TEXT EXCERPT –
=== Section Start ===

Harrison, I agree that it looks like a very interesting curriculum. I'm grateful that there are DMin's available which focus one on the Scriptures and not mere pragmatic interests. I've also seen Knox's DMin in theological exegesis which follows this same line of thought. 

BT is both hermeneutical and exegetical, with history weighing in heavily along the way too. Certainly exegesis of individual books of the Bible is to be done with appropriate application of the B-T hermeneutic; I totally agree with you there. But with the way that many today pit the OT against the NT, or preach atomistically, or simply moralize in the pulpit, such a course of study might serve as a helpful corrective. 

Thanks for your thoughts.


----------



## MattP (Oct 11, 2013)

I've looked at this program.... I know one of the professors fairly well who will be instrumental in the program. Jim Hamilton is an amazing teacher. I studied under him during my Master's work. If I was searching for a DMin program today, I would very likely be pursuing this opportunity. When I was looking for a Doctoral program the DMin was only a practical/methods degree. That was not what I was looking for... yet I was in a ministry setting that I did not feel led to leave for school. I like this program because it appears to be an approachable way for pastors actively in ministry to further their biblical studies. I was also really excited when I saw that the program consisted of some language work. Between Hamilton and Schreiner, I believe the best work in biblical theology is coming out of SBTS right now.

All to say, I'd encourage you to look seriously at the opportunity.


----------



## reaganmarsh (Oct 11, 2013)

I hate that there's such a gap between the pragmatic (DMin) and the scholarly (PhD). At present, we don't have the money to pursue doctoral work, but I'm trying to research various programs so that if/when that day comes, I know what's "out there." I agree with you that this one actually looks like a good program that will narrow that DMin/PhD gap. I'd love to do PhD but it's most likely not an option (relocation & cost being primary factors). This BT DMin actually looks like it would be substantial and serve to sharpen exegetical skills.


----------

=== Section End ===

EXERCISE DESCRIPTION – Write out the part of the DMin forum thread from "## MattP (Oct" up to and including "SBTS right now.".

EXCERPTED DATA –

=== Section Start ===

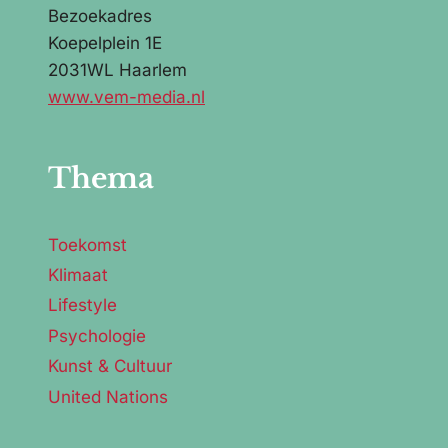
Bezoekadres
Koepelplein 1E
2031WL Haarlem
www.vem-media.nl
Thema
Toekomst
Klimaat
Lifestyle
Psychologie
Kunst & Cultuur
United Nations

=== Section End ===

RESPONSE AREA –
## MattP (Oct 11, 2013)

I've looked at this program.... I know one of the professors fairly well who will be instrumental in the program. Jim Hamilton is an amazing teacher. I studied under him during my Master's work. If I was searching for a DMin program today, I would very likely be pursuing this opportunity. When I was looking for a Doctoral program the DMin was only a practical/methods degree. That was not what I was looking for... yet I was in a ministry setting that I did not feel led to leave for school. I like this program because it appears to be an approachable way for pastors actively in ministry to further their biblical studies. I was also really excited when I saw that the program consisted of some language work. Between Hamilton and Schreiner, I believe the best work in biblical theology is coming out of SBTS right now.